Unified pi-infer Abstraction with Model Fallback

2026-02-22T00:00:00.000Z

Context

The joelclaw codebase shells out to pi (via Bun.spawnSync) in 13+ files across 15+ call sites for LLM inference — recall rewrite, o11y triage, email cleanup, meeting analysis, memory observe/promote/review, task triage, media processing, diagnostics, and log summarization.
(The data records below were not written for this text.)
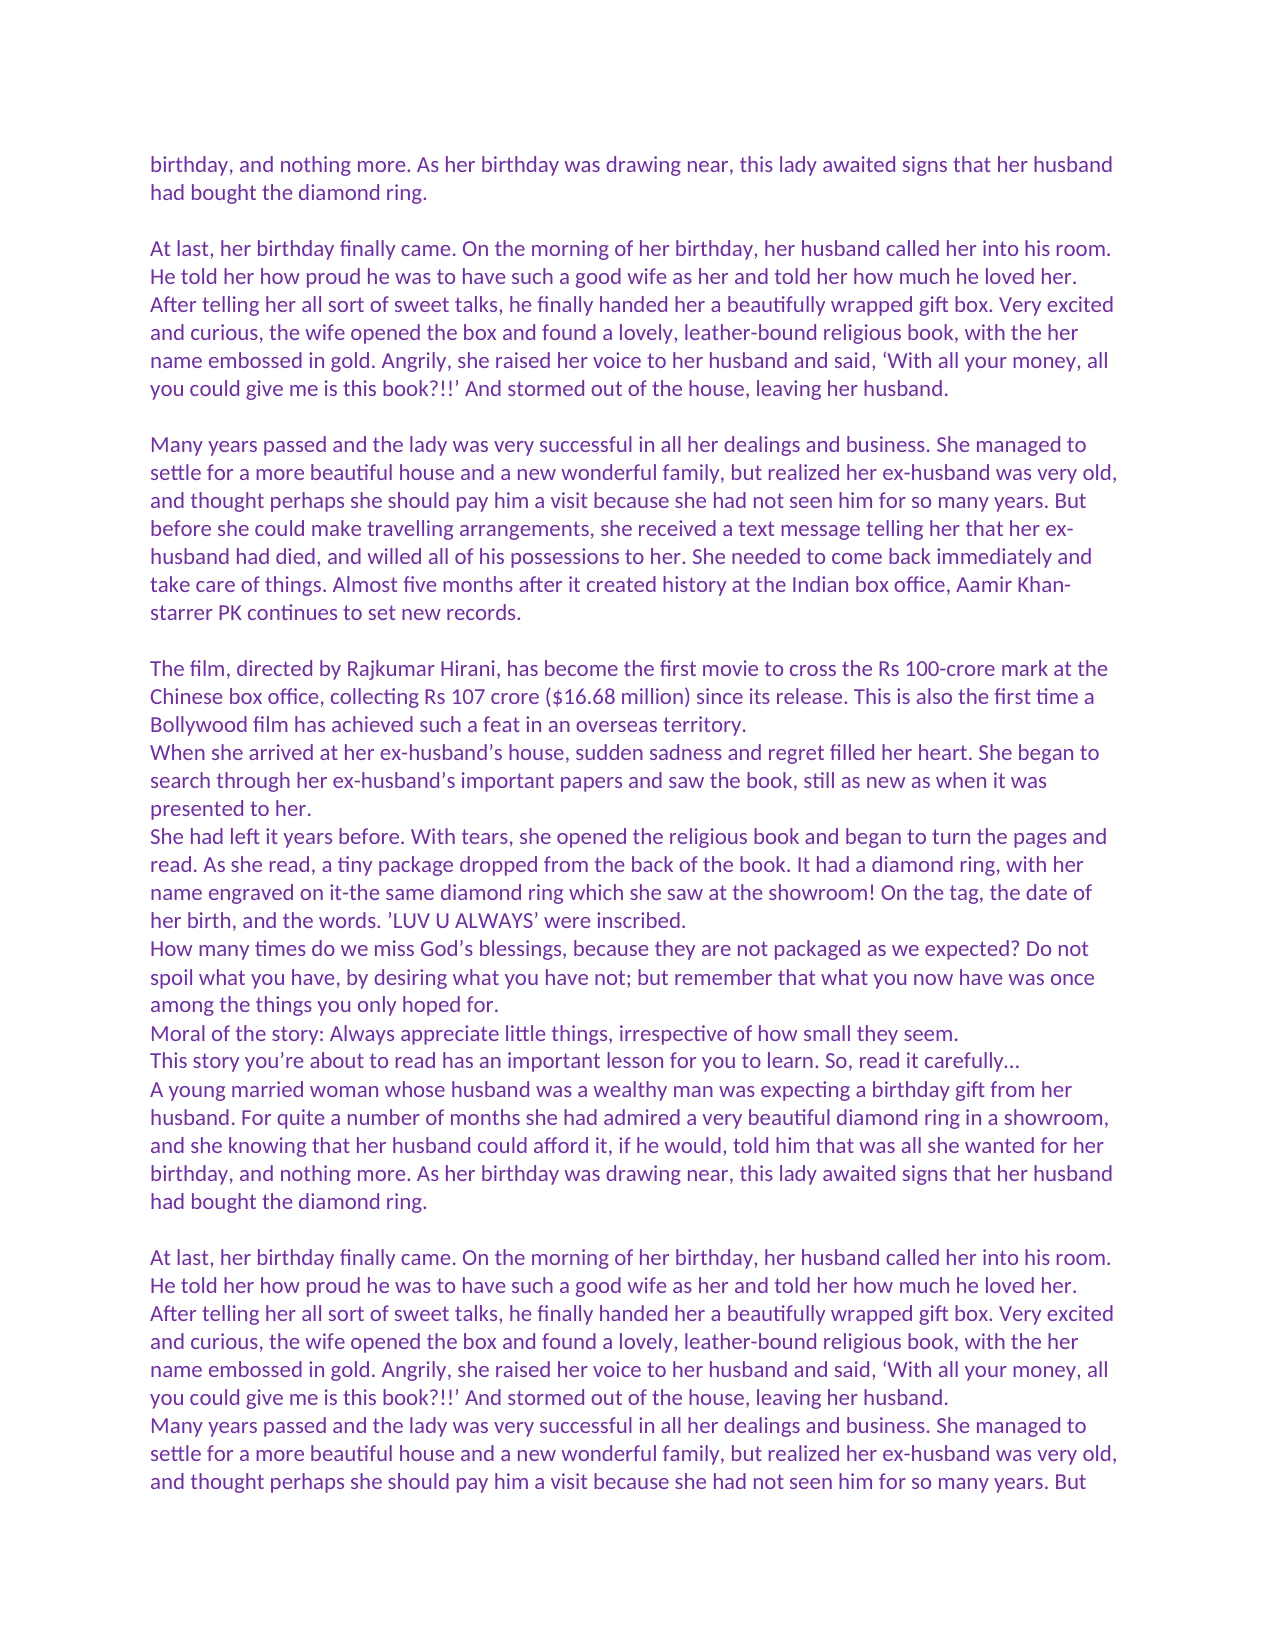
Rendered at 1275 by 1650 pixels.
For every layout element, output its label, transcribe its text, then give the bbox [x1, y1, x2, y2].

text She had left it years before. With tears, she opened the religious book and began to turn the pages and read. As she read, a tiny package dropped from the back of the book. It had a diamond ring, with her name engraved on it-the same diamond ring which she saw at the showroom! On the tag, the date of her birth, and the words. ’LUV U ALWAYS’ were inscribed. [150, 822, 1125, 934]
text A young married woman whose husband was a wealthy man was expecting a birthday gift from her husband. For quite a number of months she had admired a very beautiful diamond ring in a showroom, and she knowing that her husband could afford it, if he would, told him that was all she wanted for her birthday, and nothing more. As her birthday was drawing near, this lady awaited signs that her husband had bought the diamond ring. [150, 1075, 1125, 1215]
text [150, 150, 1125, 206]
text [150, 1411, 1125, 1495]
text At last, her birthday finally came. On the morning of her birthday, her husband called her into his room. He told her how proud he was to have such a good wife as her and told her how much he loved her. After telling her all sort of sweet talks, he finally handed her a beautifully wrapped gift box. Very excited and curious, the wife opened the box and found a lovely, leather-bound religious book, with the her name embossed in gold. Angrily, she raised her voice to her husband and said, ‘With all your money, all you could give me is this book?!!’ And stormed out of the house, leaving her husband. [150, 234, 1125, 402]
text At last, her birthday finally came. On the morning of her birthday, her husband called her into his room. He told her how proud he was to have such a good wife as her and told her how much he loved her. After telling her all sort of sweet talks, he finally handed her a beautifully wrapped gift box. Very excited and curious, the wife opened the box and found a lovely, leather-bound religious book, with the her name embossed in gold. Angrily, she raised her voice to her husband and said, ‘With all your money, all you could give me is this book?!!’ And stormed out of the house, leaving her husband. [150, 1243, 1125, 1411]
text Many years passed and the lady was very successful in all her dealings and business. She managed to settle for a more beautiful house and a new wonderful family, but realized her ex-husband was very old, and thought perhaps she should pay him a visit because she had not seen him for so many years. But before she could make travelling arrangements, she received a text message telling her that her ex-husband had died, and willed all of his possessions to her. She needed to come back immediately and take care of things. Almost five months after it created history at the Indian box office, Aamir Khan-starrer PK continues to set new records. [150, 430, 1125, 626]
text The film, directed by Rajkumar Hirani, has become the first movie to cross the Rs 100-crore mark at the Chinese box office, collecting Rs 107 crore ($16.68 million) since its release. This is also the first time a Bollywood film has achieved such a feat in an overseas territory. [150, 654, 1125, 738]
text This story you’re about to read has an important lesson for you to learn. So, read it carefully… [150, 1047, 1125, 1075]
text Moral of the story: Always appreciate little things, irrespective of how small they seem. [150, 1019, 1125, 1047]
text When she arrived at her ex-husband’s house, sudden sadness and regret filled her heart. She began to search through her ex-husband’s important papers and saw the book, still as new as when it was presented to her. [150, 738, 1125, 822]
text How many times do we miss God’s blessings, because they are not packaged as we expected? Do not spoil what you have, by desiring what you have not; but remember that what you now have was once among the things you only hoped for. [150, 934, 1125, 1019]
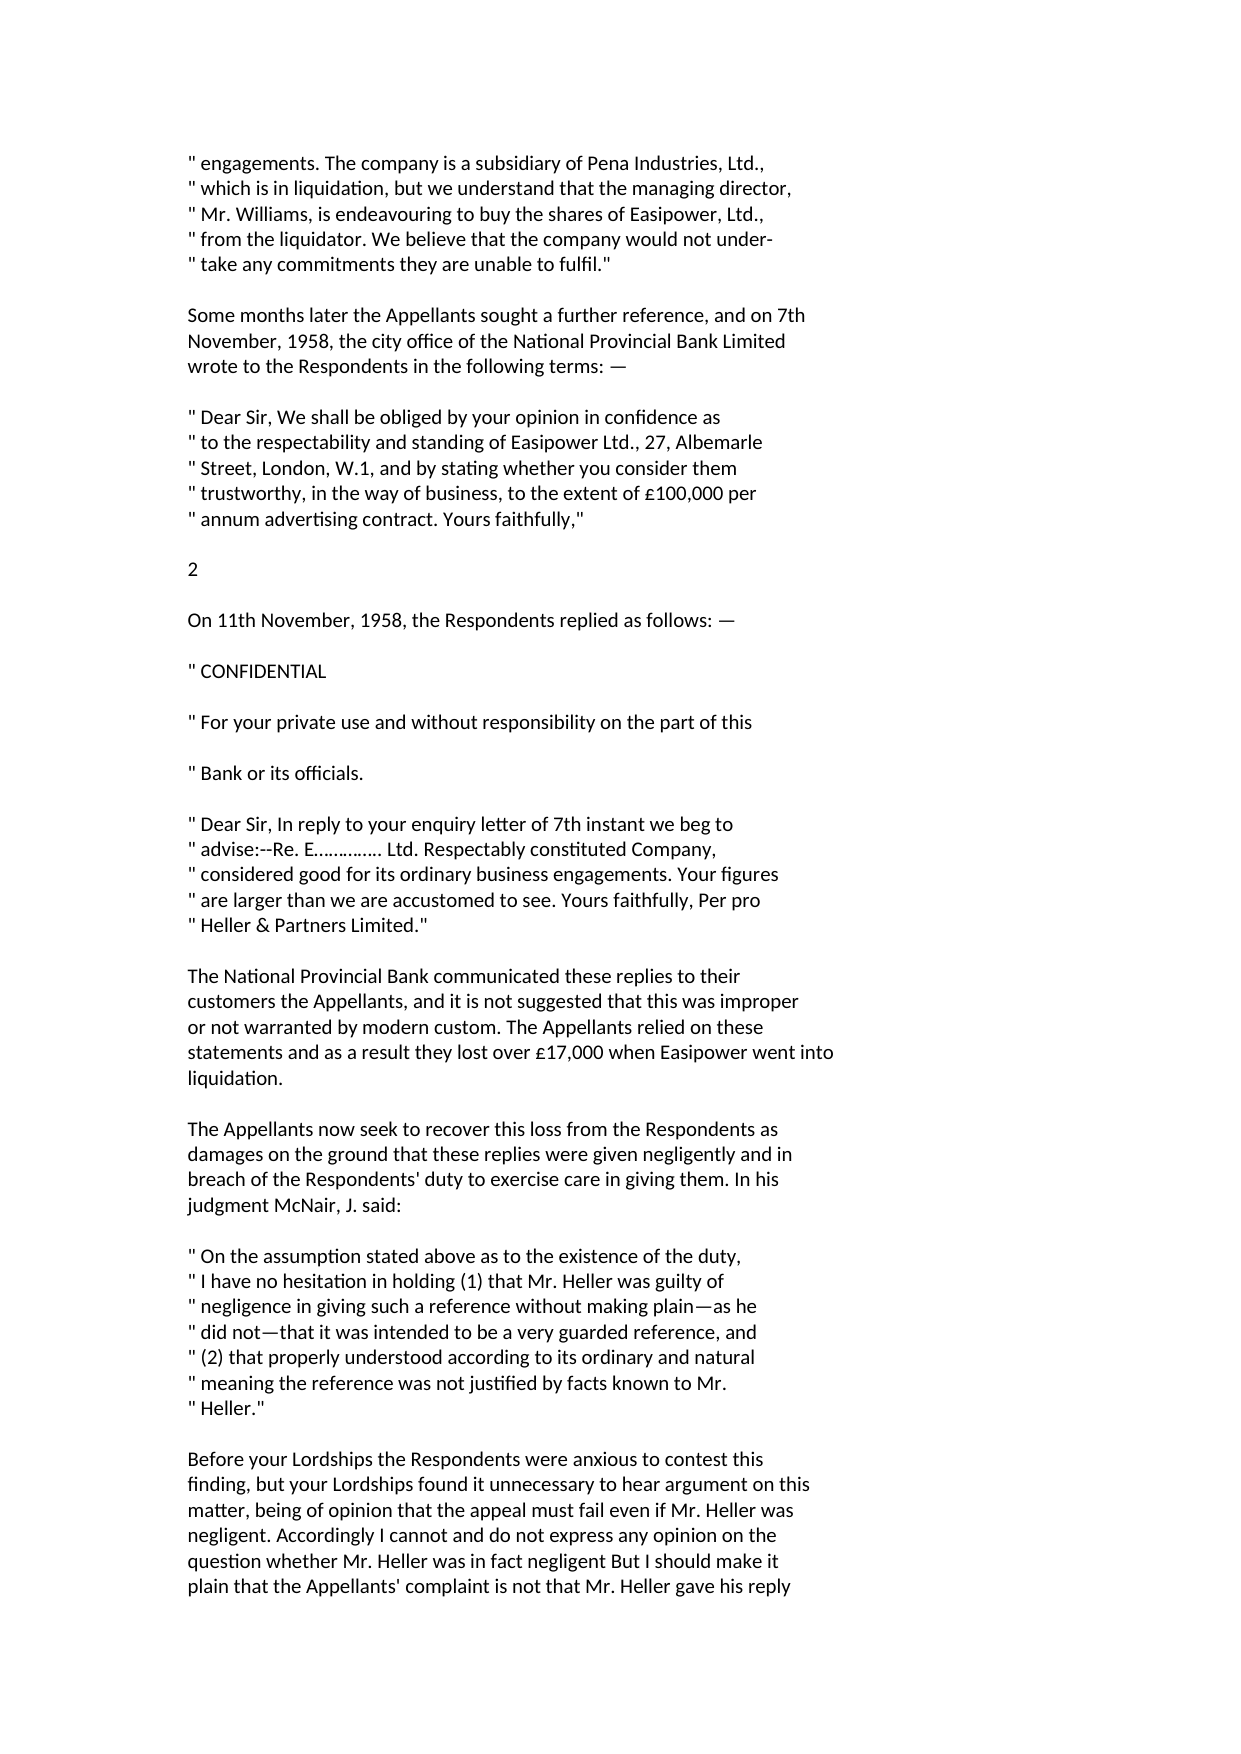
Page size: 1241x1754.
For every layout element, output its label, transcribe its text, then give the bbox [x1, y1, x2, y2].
Each call site independently handles:

Model selection (hardcoded strings: "haiku", "sonnet", TRIAGE_MODEL, etc.)
Timeout configuration (varying from 3s to 20s)
stdout/stderr parsing
Error handling and fallback behavior
Environment setup (TERM: "dumb", etc.)

The recall rewrite fix (ADR-0077, commit 6f2fab7) introduced an escalating fallback pattern — Haiku 10s → Haiku 15s → codex-spark 20s — that proved effective. This pattern should be the default for all pi inference, not copy-pasted per call site.

Decision

Create a shared piInfer() utility that encapsulates the pi subprocess pattern with model fallback.

API

// packages/shared/src/pi-infer.ts
 
interface PiInferOptions {
  prompt: string
  systemPrompt?: string
  models?: PiModelAttempt[]       // override default fallback chain
  mode?: "text" | "json"          // --mode flag
  extraArgs?: string[]            // additional pi flags
  spawn?: SpawnHook               // test injection
}
 
interface PiModelAttempt {
  model: string                   // e.g. "anthropic/claude-haiku"
  timeout: number                 // ms
}
 
interface PiInferResult {
  text: string
  model: string                   // which model succeeded
  strategy: string                // e.g. "haiku" | "openai" | "fallback"
  attempts: number                // how many tries before success
  error?: string                  // last error if fell through to raw
}
 
const DEFAULT_MODELS: PiModelAttempt[] = [
  { model: "anthropic/claude-haiku", timeout: 10_000 },
  { model: "anthropic/claude-haiku", timeout: 15_000 },
  { model: "openai/gpt-5.3-codex-spark", timeout: 20_000 },
]
 
function piInfer(options: PiInferOptions): PiInferResult

Behavior

Iterate through model attempts in order
Each attempt: Bun.spawnSync(["pi", "--no-tools", "--no-session", "--no-extensions", "--print", "--mode", mode, "--model", model, ...extraArgs, prompt])
On success (exit 0 + non-empty stdout): return result with model info
On failure: capture error, try next attempt
After all attempts exhausted: return with strategy: "fallback" and last error
spawn hook preserved for unit testing

Call sites to migrate

File	Current model	Notes
`cli/commands/recall.ts`	haiku → codex-spark	Already has escalation — extract
`cli/commands/logs.ts`	hardcoded	2 call sites
`cli/commands/diagnose.ts`	hardcoded	1 call site
`system-bus/observability/triage.ts`	TRIAGE_MODEL	1 call site
`system-bus/functions/check-email.ts`	hardcoded	1 call site
`system-bus/functions/email-cleanup.ts`	hardcoded	2 call sites
`system-bus/functions/observe.ts`	hardcoded	1 call site
`system-bus/functions/reflect.ts`	hardcoded	1 call site
`system-bus/functions/promote.ts`	hardcoded	1 call site
`system-bus/functions/task-triage.ts`	hardcoded	1 call site
`system-bus/functions/meeting-analyze.ts`	hardcoded	1 call site
`system-bus/functions/media-process.ts`	hardcoded	1 call site
`system-bus/functions/memory/batch-review.ts`	hardcoded	1 call site

Where to put it

packages/shared/src/pi-infer.ts — new shared package, or add to existing shared utils if one exists. Both packages/cli and packages/system-bus depend on it.

Consequences

Single place to update model preferences, timeout strategy, and env setup
Automatic resilience — every pi call gets fallback for free
Testable — spawn hook means unit tests don’t need real pi
Observable — can add OTEL emit inside piInfer for all inference calls
Risk: migration touches 13 files; do incrementally, verify each with existing tests

Status

Proposed. Pending implementation priority decision.